A testicle is worth 4 hours more than an ovary

28 year old woman walks up to triage looking obviously distressed and in pain. She complains of severe 10/10 LLQ pain. Blood work is drawn and sent to rule out appendicitis and ectopic pregnancy. While waiting for the blood work, she drops the bomb on us – “I had a right salpingo-oophorectomy because of ovarian torsion and I’m afraid the same thing is happening again”. The docs and residents went into panic mode and started calling imaging for a stat ultrasound. The radiology residents said that they would not do an ultrasound unless they get the hCG levels to rule out ectopic pregnancy. Maybe this time around radiology got stuck with a bunch of residents who have shit for brains since an ultrasound provides the definitive diagnosis of pregnancy/structural gynecological issues.
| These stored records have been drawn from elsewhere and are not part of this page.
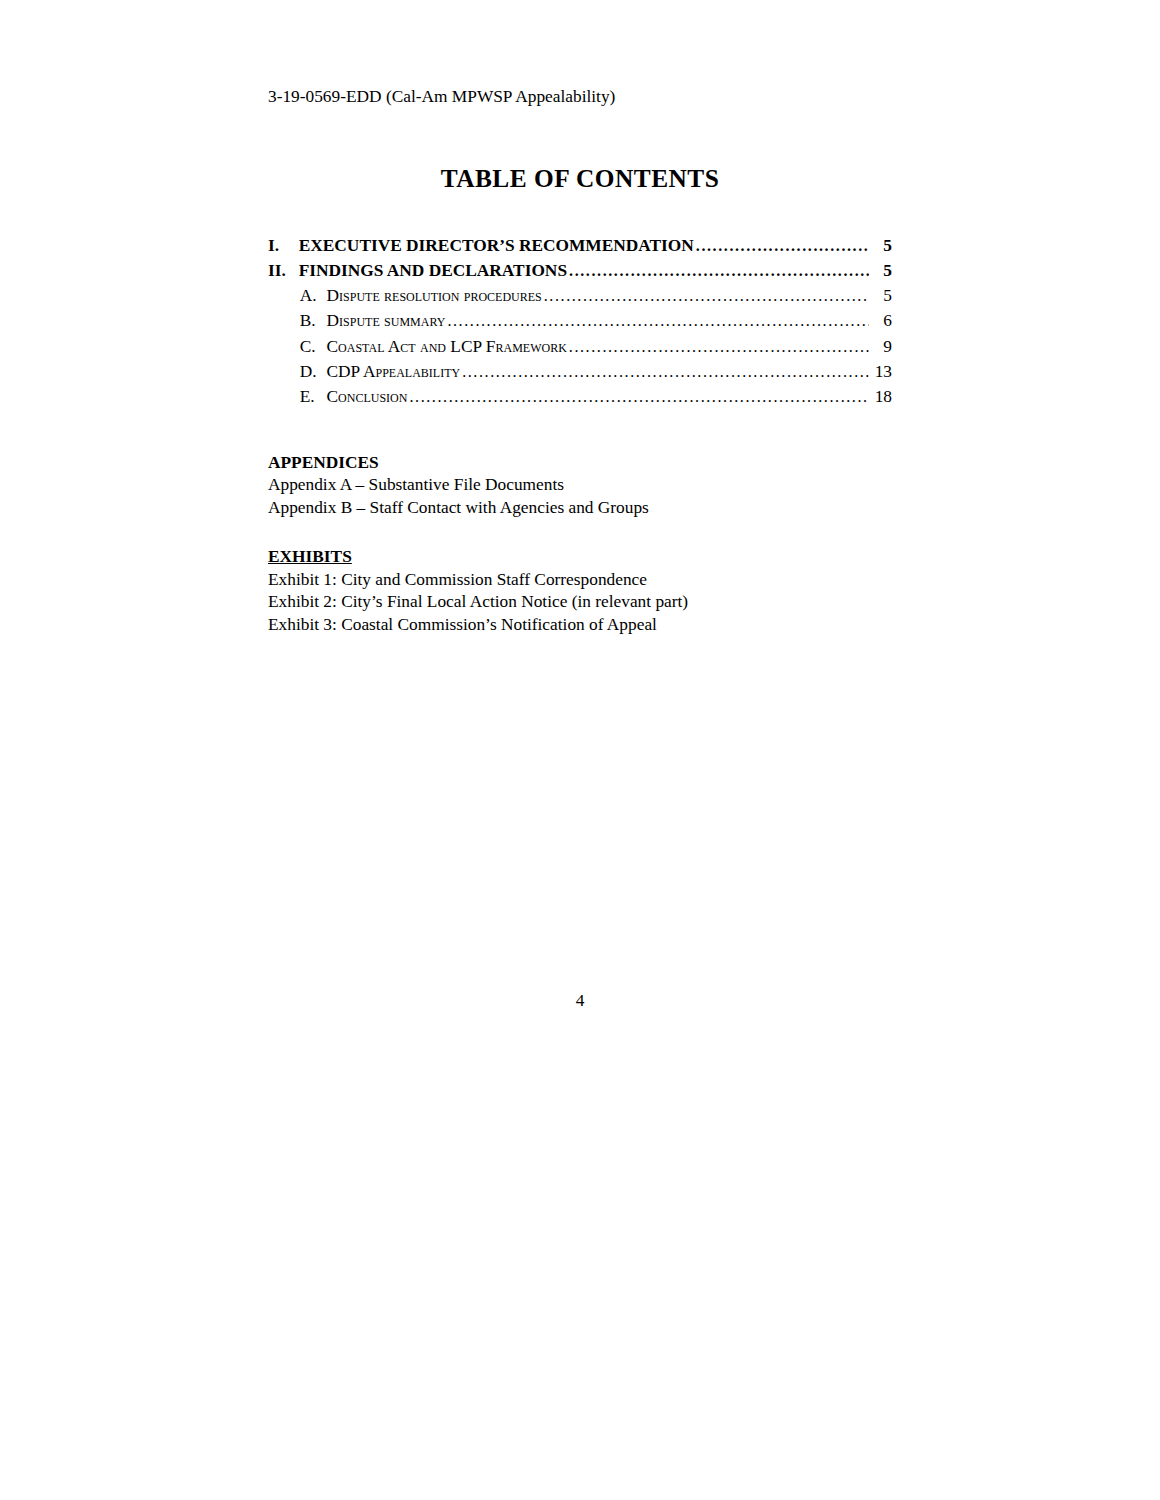3-19-0569-EDD (Cal-Am MPWSP Appealability)
TABLE OF CONTENTS
I. EXECUTIVE DIRECTOR’S RECOMMENDATION ..................................................... 5
II. FINDINGS AND DECLARATIONS .................................................................................. 5
A. Dispute resolution procedures ..................................................................................... 5
B. Dispute summary ............................................................................................................. 6
C. Coastal Act and LCP Framework ............................................................................. 9
D. CDP Appealability ......................................................................................................... 13
E. Conclusion ..................................................................................................................... 18
APPENDICES
Appendix A – Substantive File Documents
Appendix B – Staff Contact with Agencies and Groups
EXHIBITS
Exhibit 1: City and Commission Staff Correspondence
Exhibit 2: City’s Final Local Action Notice (in relevant part)
Exhibit 3: Coastal Commission’s Notification of Appeal
4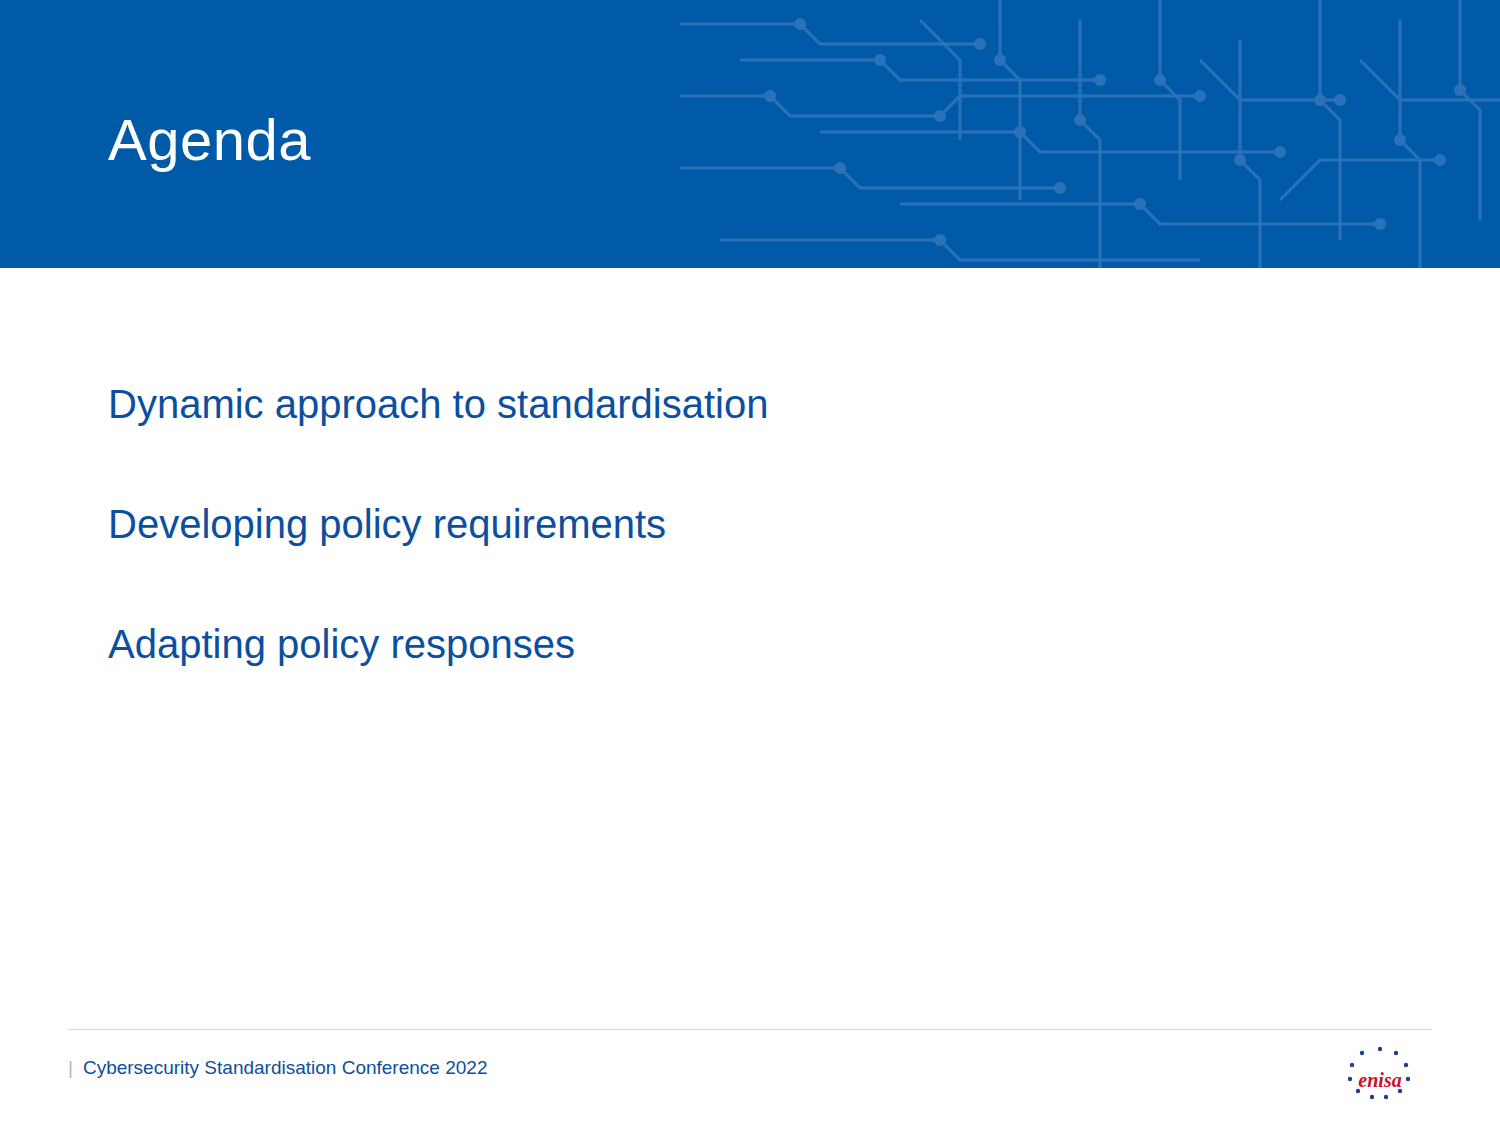Agenda
Dynamic approach to standardisation
Developing policy requirements
Adapting policy responses
|Cybersecurity Standardisation Conference 2022
enisa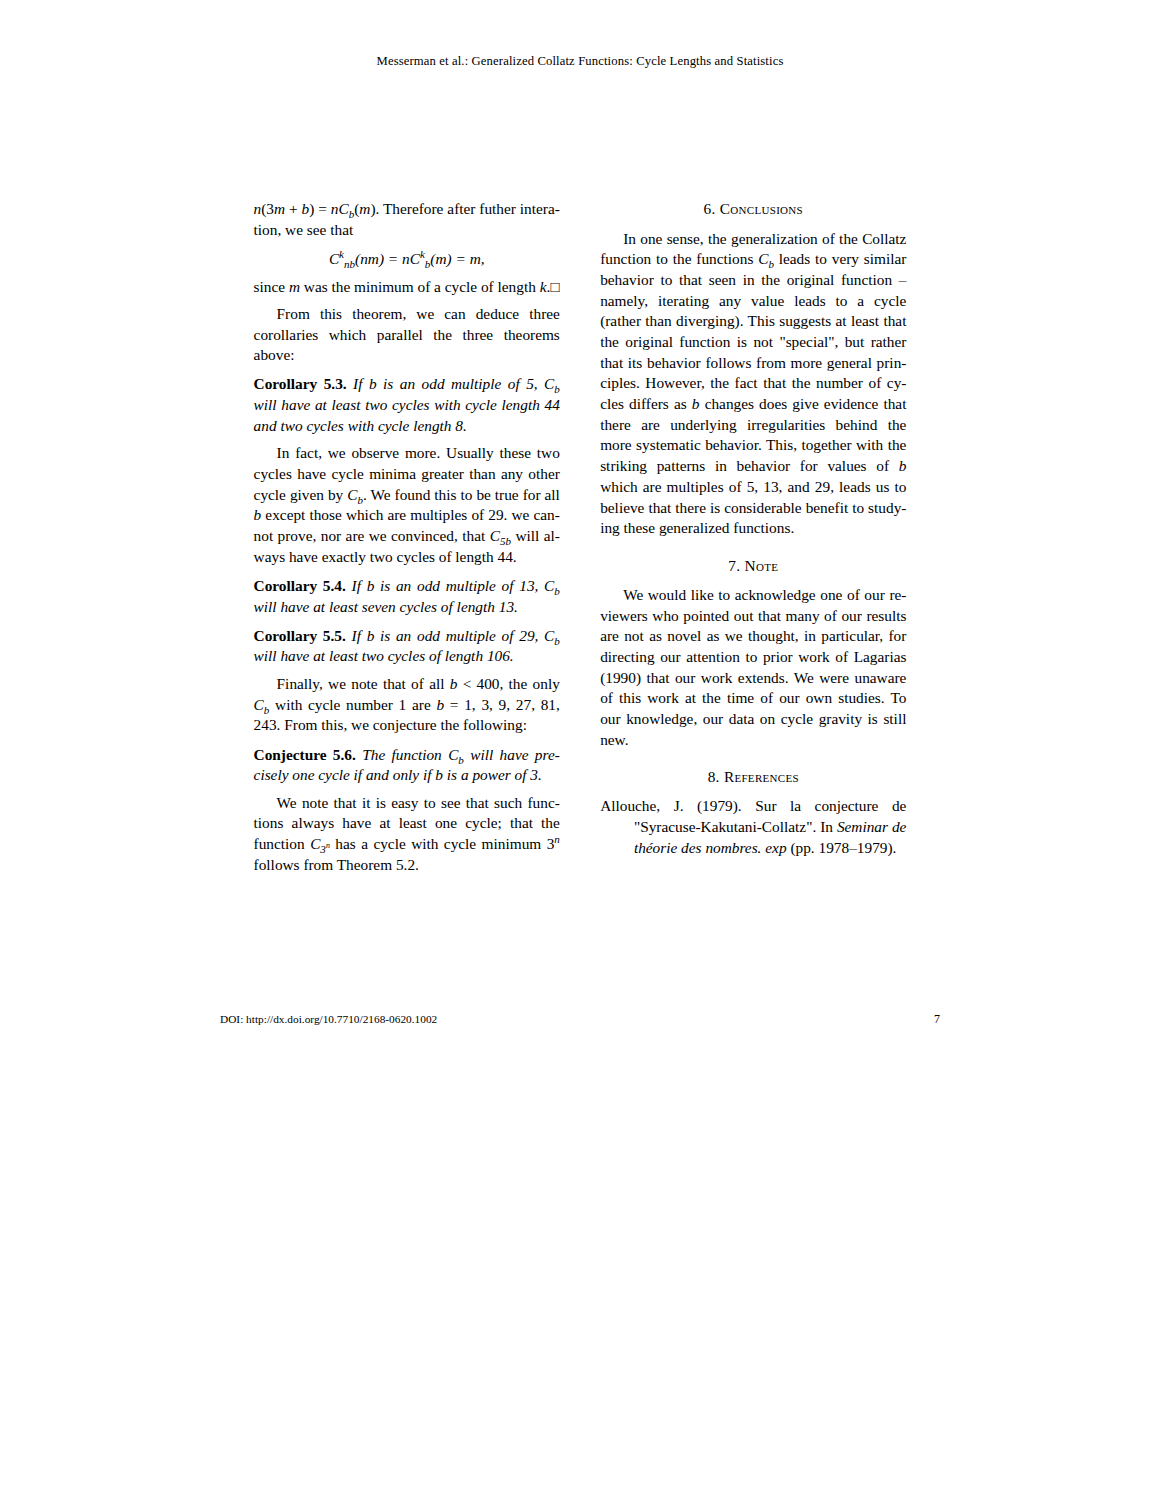Messerman et al.: Generalized Collatz Functions: Cycle Lengths and Statistics
n(3m + b) = nCb(m). Therefore after futher interation, we see that
Cknb(nm) = nCkb(m) = m,
since m was the minimum of a cycle of length k. □
From this theorem, we can deduce three corollaries which parallel the three theorems above:
Corollary 5.3. If b is an odd multiple of 5, Cb will have at least two cycles with cycle length 44 and two cycles with cycle length 8.
In fact, we observe more. Usually these two cycles have cycle minima greater than any other cycle given by Cb. We found this to be true for all b except those which are multiples of 29. we cannot prove, nor are we convinced, that C5b will always have exactly two cycles of length 44.
Corollary 5.4. If b is an odd multiple of 13, Cb will have at least seven cycles of length 13.
Corollary 5.5. If b is an odd multiple of 29, Cb will have at least two cycles of length 106.
Finally, we note that of all b < 400, the only Cb with cycle number 1 are b = 1, 3, 9, 27, 81, 243. From this, we conjecture the following:
Conjecture 5.6. The function Cb will have precisely one cycle if and only if b is a power of 3.
We note that it is easy to see that such functions always have at least one cycle; that the function C3n has a cycle with cycle minimum 3n follows from Theorem 5.2.
6. Conclusions
In one sense, the generalization of the Collatz function to the functions Cb leads to very similar behavior to that seen in the original function – namely, iterating any value leads to a cycle (rather than diverging). This suggests at least that the original function is not "special", but rather that its behavior follows from more general principles. However, the fact that the number of cycles differs as b changes does give evidence that there are underlying irregularities behind the more systematic behavior. This, together with the striking patterns in behavior for values of b which are multiples of 5, 13, and 29, leads us to believe that there is considerable benefit to studying these generalized functions.
7. Note
We would like to acknowledge one of our reviewers who pointed out that many of our results are not as novel as we thought, in particular, for directing our attention to prior work of Lagarias (1990) that our work extends. We were unaware of this work at the time of our own studies. To our knowledge, our data on cycle gravity is still new.
8. References
Allouche, J. (1979). Sur la conjecture de "Syracuse-Kakutani-Collatz". In Seminar de théorie des nombres. exp (pp. 1978–1979).
DOI: http://dx.doi.org/10.7710/2168-0620.1002 7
Understandably the staff ER doc and ER residents went ape shit and finally got a hold of the staff radiologist who then screamed at his residents for being incompetent buffoons. In the end, it took the poor woman FOUR hours after presentation to get to the OR. Last I heard was that the surgeons found the ovary with arterial blood supply compromised but venous flow uninterrupted. They left the ovary in to see if it might heal. This woman has been wanting to have children since she got married several years ago and felt that now the time was finally right. What kills me is that when a man presents with testicular torsion, a white coated army descends down into the ER faster than you can place a page. I realize that ovarian torsion is much less common than testicular torsion but the woman has a history and records. Why anyone would want a pointless blood test to perform a test that can see the source of the problem directly is beyond me. I really hope this woman’s ovary heals and she can have children. If she decides to sue the hospital, I wouldn’t be surprised – hell, I’d probably support her.